▸ Task goal: Rewrite the lines below as a numbered list with blank lines left out, starting at the line containing "بحضور جماهيري كبير" and ending at the line containing "فعاليات النسخة الثانية". Include only those lines.
-------- Given data --------
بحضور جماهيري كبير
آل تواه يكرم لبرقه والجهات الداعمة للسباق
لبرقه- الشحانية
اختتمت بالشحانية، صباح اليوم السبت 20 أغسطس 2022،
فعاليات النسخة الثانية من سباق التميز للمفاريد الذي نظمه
--------
-------- Given data --------
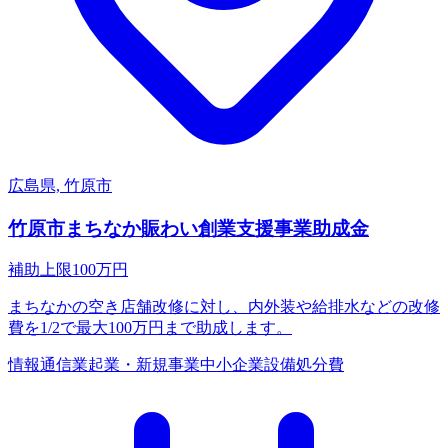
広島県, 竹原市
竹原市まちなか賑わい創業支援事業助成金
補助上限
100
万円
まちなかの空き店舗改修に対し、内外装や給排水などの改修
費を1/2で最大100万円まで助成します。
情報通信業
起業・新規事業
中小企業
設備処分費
--------
▸ Answer area:
1. بحضور جماهيري كبير
2. آل تواه يكرم لبرقه والجهات الداعمة للسباق
3. لبرقه- الشحانية
4. اختتمت بالشحانية، صباح اليوم السبت 20 أغسطس 2022،
5. فعاليات النسخة الثانية من سباق التميز للمفاريد الذي نظمه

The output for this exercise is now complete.